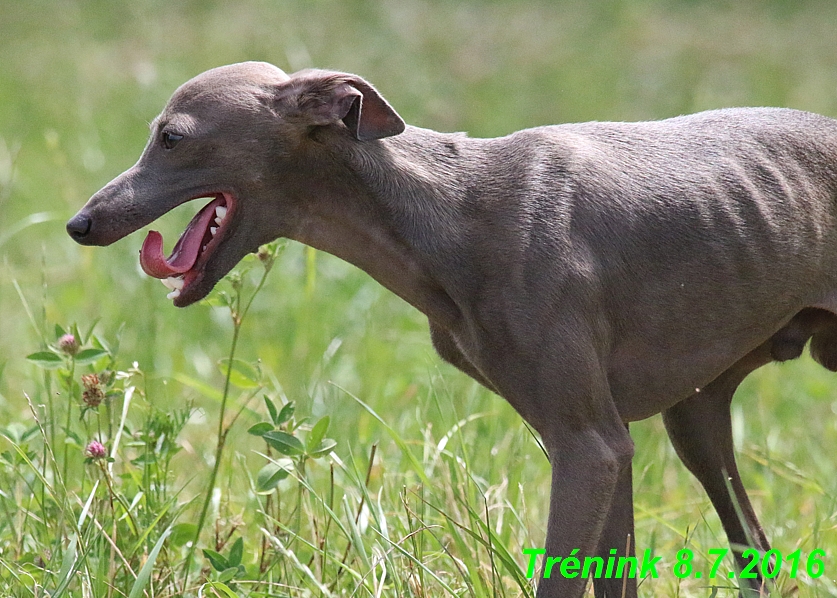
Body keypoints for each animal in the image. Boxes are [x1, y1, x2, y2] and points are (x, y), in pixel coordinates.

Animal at [67, 62, 837, 598]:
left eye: (172, 137)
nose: (80, 223)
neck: (446, 212)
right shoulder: (610, 440)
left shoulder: (587, 445)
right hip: (697, 419)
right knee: (756, 550)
+---+
Which lines above carry the string "right"? Copy those lines.

RESULT OF THIS EXERCISE:
right shoulder: (610, 440)
right hip: (697, 419)
right knee: (756, 550)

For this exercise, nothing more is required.